The Eastern foes will meet again on Friday to determine who will head to Vancouver for Game 1 next Wednesday. At this point, the Canucks have no preference of who they will battle for the Cup.
“It doesn’t matter,” said Ryan Kesler. “We’re going to have a job in front of us here and whoever we play we’re going to have to focus and put a game plan together to win.”
Before that happens, Canucks coaching staff have put together a game plan for the upcoming week. The team will practice on Friday, Saturday, Monday and Tuesday in preparation for the series opener.
Regardless of who wins tomorrow, Alain Vigneault does not expect the lengthy Eastern Conference Finals to give the Canucks an advantage.
“The way the schedule’s been laid out for the final series, I don’t think having a Game 7 is going to hurt the team,” said Vigneault, following the release of the fourth round calendar. “They’re going to have five days in between. There’s going to be no advantage for one team or another.”
Not that the Canucks are disappointed.
“Hey it is what it is -- it’s the Stanley Cup Finals,” added Vigneault.
Getting to this stage in the playoffs is a mental and physical challenge for any team. With potentially two weeks of play to go, the Canucks remain focused on the task at hand.
“I’d call it total commitment,” Vigneault explained. “So far we’ve done a real good job of making sure that they stay focused on that one game at a time mentality and the process…and then after, we’ll celebrate.”
The Vancouver Canucks have journeyed to the Stanley Cup Finals twice before in franchise history, but for many Canucks, next Wednesday will mark their first experience in the fourth and final round.
Roberto Luongo has played in 52 playoff games, won two world championships and an Olympic gold medal, but has never before played for the ultimate prize in hockey. The Canucks have faith in their goaltender as they head into uncharted territory in pursuit of the Cup.
“I think he’s gotten better as the playoffs have gone on,” said Bieksa. “He’s a world class goalie, he’s proven that before. He’s performed on the biggest stage and he did it again last game. We’re a really tough team to beat when he’s going like that.”

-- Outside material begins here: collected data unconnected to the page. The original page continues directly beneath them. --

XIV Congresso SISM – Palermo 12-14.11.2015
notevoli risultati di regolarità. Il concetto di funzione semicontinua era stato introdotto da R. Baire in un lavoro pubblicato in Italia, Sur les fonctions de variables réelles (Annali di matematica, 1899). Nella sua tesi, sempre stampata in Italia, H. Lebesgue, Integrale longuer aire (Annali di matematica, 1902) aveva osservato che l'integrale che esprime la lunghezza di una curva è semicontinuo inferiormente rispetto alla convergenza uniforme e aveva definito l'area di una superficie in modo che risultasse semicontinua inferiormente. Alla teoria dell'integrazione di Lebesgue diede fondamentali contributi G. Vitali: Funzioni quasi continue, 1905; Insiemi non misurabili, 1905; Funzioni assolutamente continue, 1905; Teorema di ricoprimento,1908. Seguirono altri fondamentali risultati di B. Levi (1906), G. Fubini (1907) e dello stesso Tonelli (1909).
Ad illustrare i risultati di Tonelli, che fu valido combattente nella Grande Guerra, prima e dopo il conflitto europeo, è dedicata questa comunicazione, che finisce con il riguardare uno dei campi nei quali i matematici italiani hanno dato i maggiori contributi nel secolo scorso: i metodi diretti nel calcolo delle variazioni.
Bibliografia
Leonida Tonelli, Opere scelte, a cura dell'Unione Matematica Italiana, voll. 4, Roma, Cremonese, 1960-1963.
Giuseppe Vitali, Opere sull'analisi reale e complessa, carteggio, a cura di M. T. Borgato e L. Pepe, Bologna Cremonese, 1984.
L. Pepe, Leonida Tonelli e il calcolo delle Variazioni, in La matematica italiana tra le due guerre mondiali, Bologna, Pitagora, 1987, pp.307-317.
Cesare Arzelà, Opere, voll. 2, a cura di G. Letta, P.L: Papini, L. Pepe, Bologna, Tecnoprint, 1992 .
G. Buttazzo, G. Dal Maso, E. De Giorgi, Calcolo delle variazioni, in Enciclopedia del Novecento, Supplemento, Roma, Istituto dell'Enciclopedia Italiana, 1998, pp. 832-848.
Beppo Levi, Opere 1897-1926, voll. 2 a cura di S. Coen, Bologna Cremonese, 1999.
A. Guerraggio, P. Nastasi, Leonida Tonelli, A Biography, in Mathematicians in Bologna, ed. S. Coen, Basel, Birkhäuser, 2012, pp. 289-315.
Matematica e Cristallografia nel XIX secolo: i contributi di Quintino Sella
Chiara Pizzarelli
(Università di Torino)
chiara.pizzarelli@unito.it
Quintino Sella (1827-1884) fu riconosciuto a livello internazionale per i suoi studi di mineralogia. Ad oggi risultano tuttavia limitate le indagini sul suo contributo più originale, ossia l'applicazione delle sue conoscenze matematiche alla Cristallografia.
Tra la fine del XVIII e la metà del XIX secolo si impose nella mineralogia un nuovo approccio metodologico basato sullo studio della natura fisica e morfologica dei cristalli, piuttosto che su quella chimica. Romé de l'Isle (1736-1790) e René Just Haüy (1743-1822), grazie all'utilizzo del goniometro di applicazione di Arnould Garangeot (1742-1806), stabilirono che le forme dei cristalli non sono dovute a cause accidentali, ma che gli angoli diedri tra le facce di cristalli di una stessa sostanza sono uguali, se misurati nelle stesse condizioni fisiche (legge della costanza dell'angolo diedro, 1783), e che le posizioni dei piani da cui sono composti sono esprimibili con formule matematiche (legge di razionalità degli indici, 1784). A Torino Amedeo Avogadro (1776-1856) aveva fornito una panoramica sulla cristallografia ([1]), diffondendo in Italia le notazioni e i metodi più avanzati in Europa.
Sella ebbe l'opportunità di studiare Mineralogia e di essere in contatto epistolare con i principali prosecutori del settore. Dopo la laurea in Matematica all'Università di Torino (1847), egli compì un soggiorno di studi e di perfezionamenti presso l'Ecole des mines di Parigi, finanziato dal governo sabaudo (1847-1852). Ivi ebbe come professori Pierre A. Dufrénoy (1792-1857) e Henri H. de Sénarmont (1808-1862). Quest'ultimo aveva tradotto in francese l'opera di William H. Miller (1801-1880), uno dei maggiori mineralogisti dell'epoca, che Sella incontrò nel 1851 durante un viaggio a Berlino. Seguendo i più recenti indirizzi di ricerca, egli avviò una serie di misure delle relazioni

Henrik Sedin has the opportunity to make history of his own in the coming weeks.
Less than a handful of teams have won the Stanley Cup captained by a European player. Charlie Gardiner, born in Scotland, was the first European captain to lead his team to the Stanley Cup in 1934. More recently, fellow Swede Nicklas Lindstrom accomplished the feat as captain of the Detroit Red Wings.
“I don’t buy into the fact that you can’t have a European captain and go on and win,” said Henrik before deadpanning, “We had a Swedish captain at the Olympics in Torino and we won it so that’s all I can say.”
After Kevin Bieksa scored the double overtime winner to propel the Canucks to the Stanley Cup Finals, the first call he got was from his grandparents with an important message. “Don’t hurt yourself Kevin, be careful.”
Sage advice at a time of year when player injuries are common and rarely divulged.
“Everybody right now understands what’s at stake and they’re willing to go to extreme lengths to win,” said Coach V, who bent the rules to comment on the status of Ryan Kesler. “He’s one of our core guys and he’s obviously doing that right now.”
Kesler left the ice midway through the second period in Game 5, noticeably favouring his left leg en route to the dressing room.
When asked about it, Kesler joked that he had to go call his wife because he thought he left the iron on.
Once the call was done, Kesler came back and then some, tipping in the tying goal with 13.2 seconds left in regulation to send the game into overtime.
Kesler’s return was a relief to the Canucks and more good news could be on the horizon.
Coach Vigneault confirmed that both Christian Ehrhoff and Aaron Rome are expected to be ready for the final series starting next Wednesday.
The two defensemen both left the ice in Game 3 against San Jose after taking hits from Jamie McGinn. Erhoff leads all Canucks defensemen with 11 points and Rome scored his first ever playoff goal in Game 2 of the conference finals.